## What to do
Write out every line of the listing below, keeping each one identical to the original.
*** Records to process Section Begins ***
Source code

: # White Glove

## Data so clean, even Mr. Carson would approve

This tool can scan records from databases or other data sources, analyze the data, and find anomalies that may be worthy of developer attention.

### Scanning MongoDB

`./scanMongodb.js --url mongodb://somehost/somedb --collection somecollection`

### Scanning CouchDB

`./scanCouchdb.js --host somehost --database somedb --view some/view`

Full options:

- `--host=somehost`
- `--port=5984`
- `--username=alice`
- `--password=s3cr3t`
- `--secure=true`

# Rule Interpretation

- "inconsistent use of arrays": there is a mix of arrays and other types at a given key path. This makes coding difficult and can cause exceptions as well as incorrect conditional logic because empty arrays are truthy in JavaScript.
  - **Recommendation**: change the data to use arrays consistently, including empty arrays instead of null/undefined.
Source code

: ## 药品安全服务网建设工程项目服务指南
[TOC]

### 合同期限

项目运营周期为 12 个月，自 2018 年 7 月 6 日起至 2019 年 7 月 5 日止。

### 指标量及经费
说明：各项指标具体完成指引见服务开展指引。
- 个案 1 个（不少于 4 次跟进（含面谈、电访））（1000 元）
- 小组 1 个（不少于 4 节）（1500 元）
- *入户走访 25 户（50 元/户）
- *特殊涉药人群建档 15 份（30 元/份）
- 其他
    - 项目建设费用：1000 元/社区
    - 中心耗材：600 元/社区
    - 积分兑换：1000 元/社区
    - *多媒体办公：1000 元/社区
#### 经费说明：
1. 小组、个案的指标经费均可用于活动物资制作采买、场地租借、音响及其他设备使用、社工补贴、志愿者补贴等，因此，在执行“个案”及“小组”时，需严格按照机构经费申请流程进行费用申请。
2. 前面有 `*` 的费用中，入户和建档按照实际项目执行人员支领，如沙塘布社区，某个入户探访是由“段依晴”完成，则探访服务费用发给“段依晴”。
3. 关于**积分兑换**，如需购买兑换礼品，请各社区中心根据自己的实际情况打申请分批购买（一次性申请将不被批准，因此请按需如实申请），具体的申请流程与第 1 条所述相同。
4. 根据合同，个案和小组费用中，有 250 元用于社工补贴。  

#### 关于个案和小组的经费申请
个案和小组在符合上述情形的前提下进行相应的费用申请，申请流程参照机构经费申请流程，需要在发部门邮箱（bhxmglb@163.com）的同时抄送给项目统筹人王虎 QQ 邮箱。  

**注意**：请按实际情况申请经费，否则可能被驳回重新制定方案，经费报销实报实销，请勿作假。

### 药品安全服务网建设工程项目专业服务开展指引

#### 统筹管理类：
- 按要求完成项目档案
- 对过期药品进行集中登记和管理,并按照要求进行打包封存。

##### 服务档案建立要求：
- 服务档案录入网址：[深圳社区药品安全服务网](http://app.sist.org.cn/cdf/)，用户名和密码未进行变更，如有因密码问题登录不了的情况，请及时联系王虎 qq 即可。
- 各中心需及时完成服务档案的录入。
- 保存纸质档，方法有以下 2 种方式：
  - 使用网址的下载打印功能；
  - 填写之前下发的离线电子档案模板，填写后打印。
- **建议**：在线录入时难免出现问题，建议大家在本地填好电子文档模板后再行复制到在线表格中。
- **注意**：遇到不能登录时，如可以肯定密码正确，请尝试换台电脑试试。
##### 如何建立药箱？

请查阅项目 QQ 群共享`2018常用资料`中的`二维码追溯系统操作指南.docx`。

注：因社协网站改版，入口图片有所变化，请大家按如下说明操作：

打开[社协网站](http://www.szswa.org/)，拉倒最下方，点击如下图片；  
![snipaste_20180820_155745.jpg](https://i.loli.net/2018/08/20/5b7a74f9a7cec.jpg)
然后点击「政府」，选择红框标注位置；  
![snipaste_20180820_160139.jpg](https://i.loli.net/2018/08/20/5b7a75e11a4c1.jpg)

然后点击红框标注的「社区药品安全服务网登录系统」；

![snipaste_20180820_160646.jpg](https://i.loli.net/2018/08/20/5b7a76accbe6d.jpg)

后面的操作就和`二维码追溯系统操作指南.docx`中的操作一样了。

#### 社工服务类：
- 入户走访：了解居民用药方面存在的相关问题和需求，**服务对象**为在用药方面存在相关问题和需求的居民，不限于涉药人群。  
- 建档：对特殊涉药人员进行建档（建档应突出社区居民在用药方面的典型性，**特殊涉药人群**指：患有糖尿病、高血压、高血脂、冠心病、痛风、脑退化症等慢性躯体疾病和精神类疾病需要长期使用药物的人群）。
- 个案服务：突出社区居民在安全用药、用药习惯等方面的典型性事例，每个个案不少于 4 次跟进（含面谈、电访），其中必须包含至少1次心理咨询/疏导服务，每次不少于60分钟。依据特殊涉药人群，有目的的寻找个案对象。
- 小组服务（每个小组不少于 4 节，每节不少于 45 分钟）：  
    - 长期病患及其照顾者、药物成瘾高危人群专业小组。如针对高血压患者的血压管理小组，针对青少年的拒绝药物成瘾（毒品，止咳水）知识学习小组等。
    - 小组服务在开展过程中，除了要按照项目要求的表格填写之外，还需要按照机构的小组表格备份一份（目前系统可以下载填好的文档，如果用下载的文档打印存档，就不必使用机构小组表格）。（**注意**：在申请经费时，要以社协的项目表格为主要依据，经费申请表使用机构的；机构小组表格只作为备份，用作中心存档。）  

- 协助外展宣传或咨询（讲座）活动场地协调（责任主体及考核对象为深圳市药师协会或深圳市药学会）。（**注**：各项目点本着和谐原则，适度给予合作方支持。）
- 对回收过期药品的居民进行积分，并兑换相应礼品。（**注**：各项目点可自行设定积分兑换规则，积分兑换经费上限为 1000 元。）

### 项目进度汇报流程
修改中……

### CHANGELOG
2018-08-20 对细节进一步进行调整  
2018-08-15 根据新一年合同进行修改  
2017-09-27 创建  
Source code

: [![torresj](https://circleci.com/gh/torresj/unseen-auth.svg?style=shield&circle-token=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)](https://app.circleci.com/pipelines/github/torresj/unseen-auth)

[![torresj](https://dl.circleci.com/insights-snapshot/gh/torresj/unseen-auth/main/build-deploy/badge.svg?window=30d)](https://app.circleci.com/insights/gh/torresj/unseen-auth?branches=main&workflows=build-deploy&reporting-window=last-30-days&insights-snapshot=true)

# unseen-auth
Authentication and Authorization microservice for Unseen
*** Records to process Section Ends ***
## Solution to this task
Source code

: # White Glove

## Data so clean, even Mr. Carson would approve

This tool can scan records from databases or other data sources, analyze the data, and find anomalies that may be worthy of developer attention.

### Scanning MongoDB

`./scanMongodb.js --url mongodb://somehost/somedb --collection somecollection`

### Scanning CouchDB

`./scanCouchdb.js --host somehost --database somedb --view some/view`

Full options:

- `--host=somehost`
- `--port=5984`
- `--username=alice`
- `--password=s3cr3t`
- `--secure=true`

# Rule Interpretation

- "inconsistent use of arrays": there is a mix of arrays and other types at a given key path. This makes coding difficult and can cause exceptions as well as incorrect conditional logic because empty arrays are truthy in JavaScript.
  - **Recommendation**: change the data to use arrays consistently, including empty arrays instead of null/undefined.
Source code

: ## 药品安全服务网建设工程项目服务指南
[TOC]

### 合同期限

项目运营周期为 12 个月，自 2018 年 7 月 6 日起至 2019 年 7 月 5 日止。

### 指标量及经费
说明：各项指标具体完成指引见服务开展指引。
- 个案 1 个（不少于 4 次跟进（含面谈、电访））（1000 元）
- 小组 1 个（不少于 4 节）（1500 元）
- *入户走访 25 户（50 元/户）
- *特殊涉药人群建档 15 份（30 元/份）
- 其他
    - 项目建设费用：1000 元/社区
    - 中心耗材：600 元/社区
    - 积分兑换：1000 元/社区
    - *多媒体办公：1000 元/社区
#### 经费说明：
1. 小组、个案的指标经费均可用于活动物资制作采买、场地租借、音响及其他设备使用、社工补贴、志愿者补贴等，因此，在执行“个案”及“小组”时，需严格按照机构经费申请流程进行费用申请。
2. 前面有 `*` 的费用中，入户和建档按照实际项目执行人员支领，如沙塘布社区，某个入户探访是由“段依晴”完成，则探访服务费用发给“段依晴”。
3. 关于**积分兑换**，如需购买兑换礼品，请各社区中心根据自己的实际情况打申请分批购买（一次性申请将不被批准，因此请按需如实申请），具体的申请流程与第 1 条所述相同。
4. 根据合同，个案和小组费用中，有 250 元用于社工补贴。  

#### 关于个案和小组的经费申请
个案和小组在符合上述情形的前提下进行相应的费用申请，申请流程参照机构经费申请流程，需要在发部门邮箱（bhxmglb@163.com）的同时抄送给项目统筹人王虎 QQ 邮箱。  

**注意**：请按实际情况申请经费，否则可能被驳回重新制定方案，经费报销实报实销，请勿作假。

### 药品安全服务网建设工程项目专业服务开展指引

#### 统筹管理类：
- 按要求完成项目档案
- 对过期药品进行集中登记和管理,并按照要求进行打包封存。

##### 服务档案建立要求：
- 服务档案录入网址：[深圳社区药品安全服务网](http://app.sist.org.cn/cdf/)，用户名和密码未进行变更，如有因密码问题登录不了的情况，请及时联系王虎 qq 即可。
- 各中心需及时完成服务档案的录入。
- 保存纸质档，方法有以下 2 种方式：
  - 使用网址的下载打印功能；
  - 填写之前下发的离线电子档案模板，填写后打印。
- **建议**：在线录入时难免出现问题，建议大家在本地填好电子文档模板后再行复制到在线表格中。
- **注意**：遇到不能登录时，如可以肯定密码正确，请尝试换台电脑试试。
##### 如何建立药箱？

请查阅项目 QQ 群共享`2018常用资料`中的`二维码追溯系统操作指南.docx`。

注：因社协网站改版，入口图片有所变化，请大家按如下说明操作：

打开[社协网站](http://www.szswa.org/)，拉倒最下方，点击如下图片；  
![snipaste_20180820_155745.jpg](https://i.loli.net/2018/08/20/5b7a74f9a7cec.jpg)
然后点击「政府」，选择红框标注位置；  
![snipaste_20180820_160139.jpg](https://i.loli.net/2018/08/20/5b7a75e11a4c1.jpg)

然后点击红框标注的「社区药品安全服务网登录系统」；

![snipaste_20180820_160646.jpg](https://i.loli.net/2018/08/20/5b7a76accbe6d.jpg)

后面的操作就和`二维码追溯系统操作指南.docx`中的操作一样了。

#### 社工服务类：
- 入户走访：了解居民用药方面存在的相关问题和需求，**服务对象**为在用药方面存在相关问题和需求的居民，不限于涉药人群。  
- 建档：对特殊涉药人员进行建档（建档应突出社区居民在用药方面的典型性，**特殊涉药人群**指：患有糖尿病、高血压、高血脂、冠心病、痛风、脑退化症等慢性躯体疾病和精神类疾病需要长期使用药物的人群）。
- 个案服务：突出社区居民在安全用药、用药习惯等方面的典型性事例，每个个案不少于 4 次跟进（含面谈、电访），其中必须包含至少1次心理咨询/疏导服务，每次不少于60分钟。依据特殊涉药人群，有目的的寻找个案对象。
- 小组服务（每个小组不少于 4 节，每节不少于 45 分钟）：  
    - 长期病患及其照顾者、药物成瘾高危人群专业小组。如针对高血压患者的血压管理小组，针对青少年的拒绝药物成瘾（毒品，止咳水）知识学习小组等。
    - 小组服务在开展过程中，除了要按照项目要求的表格填写之外，还需要按照机构的小组表格备份一份（目前系统可以下载填好的文档，如果用下载的文档打印存档，就不必使用机构小组表格）。（**注意**：在申请经费时，要以社协的项目表格为主要依据，经费申请表使用机构的；机构小组表格只作为备份，用作中心存档。）  

- 协助外展宣传或咨询（讲座）活动场地协调（责任主体及考核对象为深圳市药师协会或深圳市药学会）。（**注**：各项目点本着和谐原则，适度给予合作方支持。）
- 对回收过期药品的居民进行积分，并兑换相应礼品。（**注**：各项目点可自行设定积分兑换规则，积分兑换经费上限为 1000 元。）

### 项目进度汇报流程
修改中……

### CHANGELOG
2018-08-20 对细节进一步进行调整  
2018-08-15 根据新一年合同进行修改  
2017-09-27 创建  
Source code

: [![torresj](https://circleci.com/gh/torresj/unseen-auth.svg?style=shield&circle-token=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)](https://app.circleci.com/pipelines/github/torresj/unseen-auth)

[![torresj](https://dl.circleci.com/insights-snapshot/gh/torresj/unseen-auth/main/build-deploy/badge.svg?window=30d)](https://app.circleci.com/insights/gh/torresj/unseen-auth?branches=main&workflows=build-deploy&reporting-window=last-30-days&insights-snapshot=true)

# unseen-auth
Authentication and Authorization microservice for Unseen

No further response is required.